**GIVEN PASSAGE:**
****************

INDIGENOUS PEOPLE'S RIGHTS
I am concerned by the lack of protection for the rights of indigenous peoples in the Paris Agreement, who have time and again been proven the best custodians of ecosystems, including forests. According to Victoria Tauli-Corpuz, UN Special Rapporteur on the Rights of Indigenous Peoples, "studies over the last year have shown that indigenous peoples outperform every other owner, public or private entities on forest conservation." According to the Center for World Indigenous Peoples, it was pressure from the United States, the European Union, and Norwegian delegates at COP21 which 'caused reference to the "rights of Indigenous peoples" to be cut from the binding portion of the Paris Agreement, relegating the only mention of Indigenous rights to the purely aspirational preamble.' Megan Davis, UN Permanent Forum on Indigenous Issues Chair, said in her statement to the COP, "Sadly, the agreement asks States to merely consider their human rights obligations, rather than comply with them."

****************

**ASSIGNMENT 1:**
According to the passage on indigenous peoples' rights, whose pressure at COP21 caused the reference to indigenous rights to be cut from the binding portion of the Paris Agreement? List each of them.
**ASSIGNMENT 2:**
Extend the passage on indigenous peoples' rights in the Paris Agreement, picking up after its final sentence.
The listing that follows bears no relation to the passage above on indigenous peoples' rights.

**Saved entries:**
****************

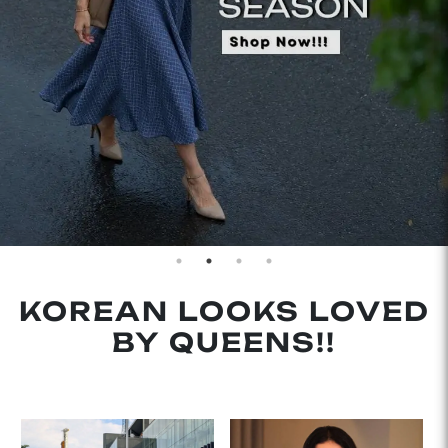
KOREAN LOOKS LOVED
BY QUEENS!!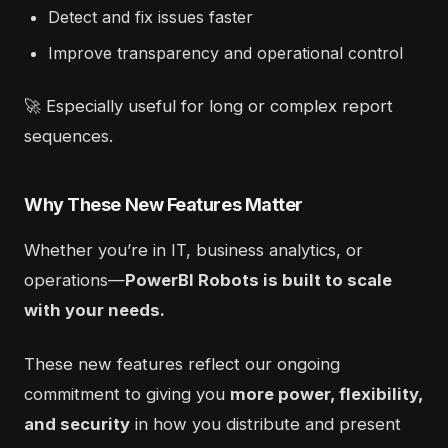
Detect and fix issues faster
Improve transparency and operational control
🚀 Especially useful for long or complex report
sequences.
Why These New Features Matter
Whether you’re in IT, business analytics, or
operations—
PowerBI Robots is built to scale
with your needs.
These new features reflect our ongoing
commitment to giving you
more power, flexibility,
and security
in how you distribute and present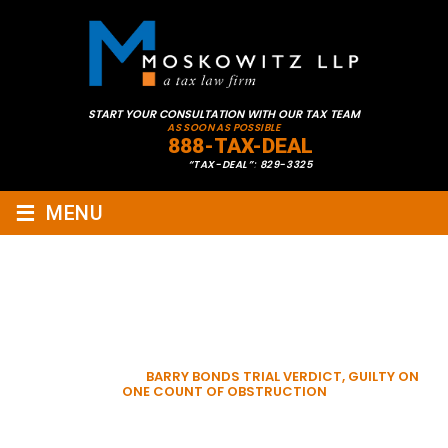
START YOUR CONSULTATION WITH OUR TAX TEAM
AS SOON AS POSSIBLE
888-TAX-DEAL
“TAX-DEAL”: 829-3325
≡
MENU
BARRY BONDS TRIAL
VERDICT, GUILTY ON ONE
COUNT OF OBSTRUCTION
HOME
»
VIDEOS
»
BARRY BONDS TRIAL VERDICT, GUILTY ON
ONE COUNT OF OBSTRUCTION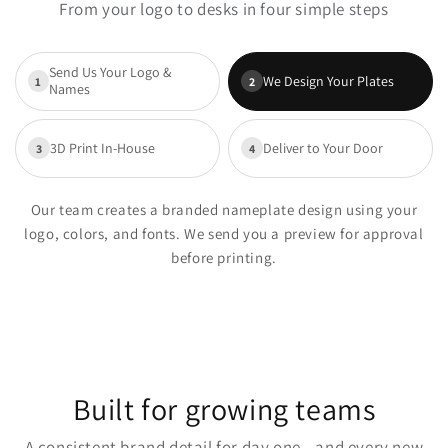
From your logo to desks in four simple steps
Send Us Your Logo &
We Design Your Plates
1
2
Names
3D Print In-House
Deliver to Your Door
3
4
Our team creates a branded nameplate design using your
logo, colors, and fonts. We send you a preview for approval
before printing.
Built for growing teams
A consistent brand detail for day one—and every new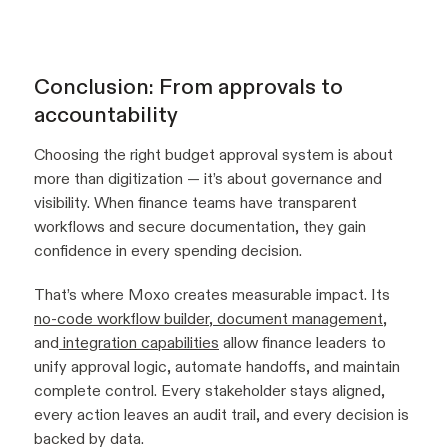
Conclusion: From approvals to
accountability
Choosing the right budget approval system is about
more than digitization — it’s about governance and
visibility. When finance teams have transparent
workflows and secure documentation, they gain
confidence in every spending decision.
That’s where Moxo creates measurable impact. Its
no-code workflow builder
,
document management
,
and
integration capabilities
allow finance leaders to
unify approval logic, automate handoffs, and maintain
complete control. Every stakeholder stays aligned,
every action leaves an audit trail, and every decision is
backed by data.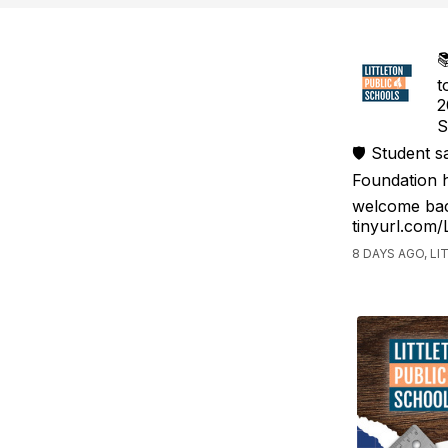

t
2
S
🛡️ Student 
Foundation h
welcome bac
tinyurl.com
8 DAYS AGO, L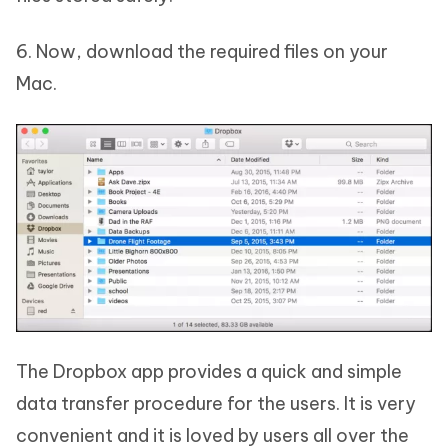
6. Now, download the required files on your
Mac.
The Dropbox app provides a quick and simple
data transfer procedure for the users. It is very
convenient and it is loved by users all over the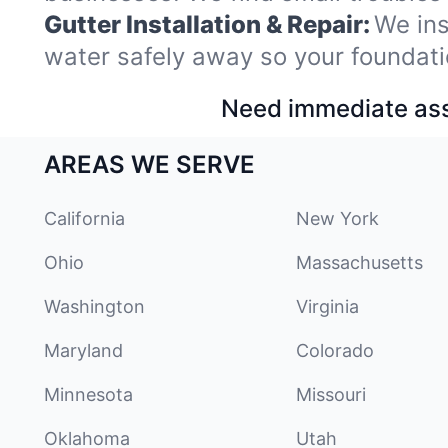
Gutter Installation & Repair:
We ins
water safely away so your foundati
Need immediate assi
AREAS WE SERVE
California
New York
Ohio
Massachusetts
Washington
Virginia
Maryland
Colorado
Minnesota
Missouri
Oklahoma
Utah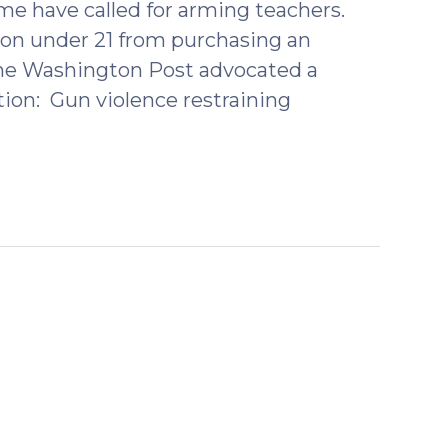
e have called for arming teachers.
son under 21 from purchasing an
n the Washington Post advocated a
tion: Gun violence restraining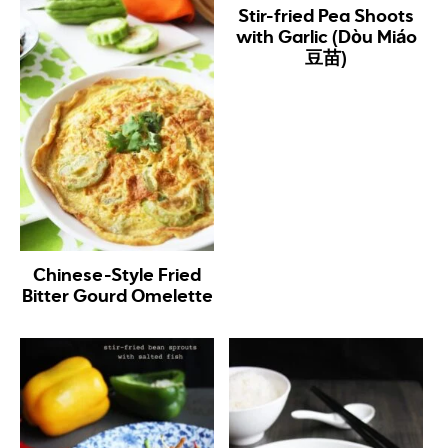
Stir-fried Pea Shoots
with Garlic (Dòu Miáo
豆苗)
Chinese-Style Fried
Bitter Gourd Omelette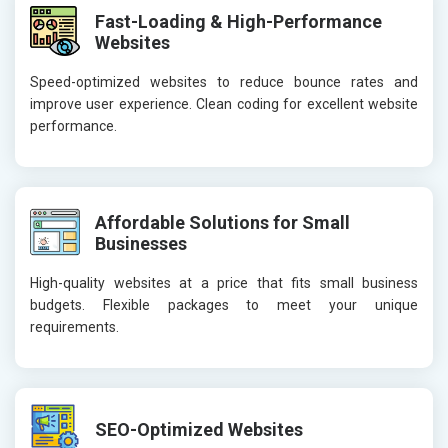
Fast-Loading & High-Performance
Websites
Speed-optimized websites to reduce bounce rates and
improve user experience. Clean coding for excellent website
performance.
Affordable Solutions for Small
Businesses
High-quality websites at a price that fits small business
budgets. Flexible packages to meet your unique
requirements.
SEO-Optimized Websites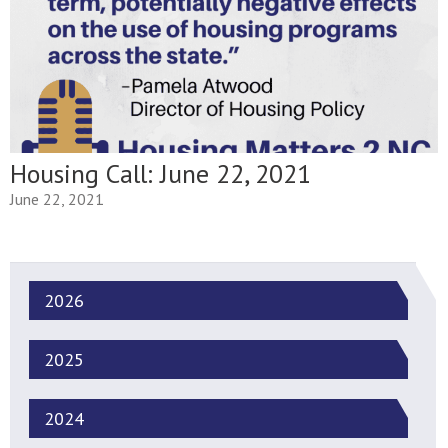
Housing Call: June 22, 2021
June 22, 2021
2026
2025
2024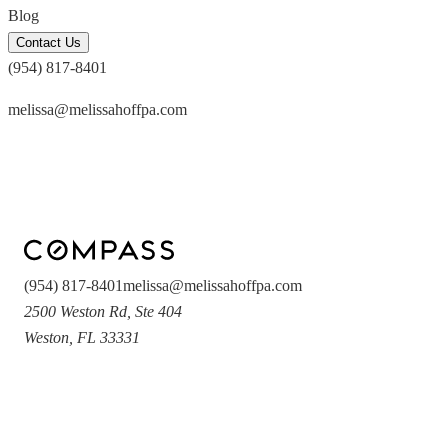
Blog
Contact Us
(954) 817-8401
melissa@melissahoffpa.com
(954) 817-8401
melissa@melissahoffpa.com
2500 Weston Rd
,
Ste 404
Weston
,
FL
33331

****************

**RESPONSE 1:**
- The United States
- The European Union
- Norwegian delegates

**RESPONSE 2:**
The critical role of indigenous people in combating climate change is recognised in the Paris Agreement -- but their rights are not protected. Article 7.5 of the Paris Agreement acknowledges "that adaptation action should follow a country-driven, gender-responsive, participatory and fully transparent approach, taking into consideration vulnerable groups, communities and ecosystems, and should be based on and guided by the best available science and, as appropriate, traditional knowledge, knowledge of indigenous peoples and local knowledge systems."
WOMEN
Article 7.5's language regarding women, "a gender-responsive... approach," is also weak and non-binding. It has long been established that women are disproportionately affected by climate change, especially in poorer countries. They are often most responsible for food production, household water supply and energy for heating and cooking - activities which will be seriously impacted by climate change. Yet women are often underrepresented or excluded from decision-making.
We cannot combat climate change without involving all stakeholders, including women and indigenous people, and their rights should have been at the heart of the Paris Agreement.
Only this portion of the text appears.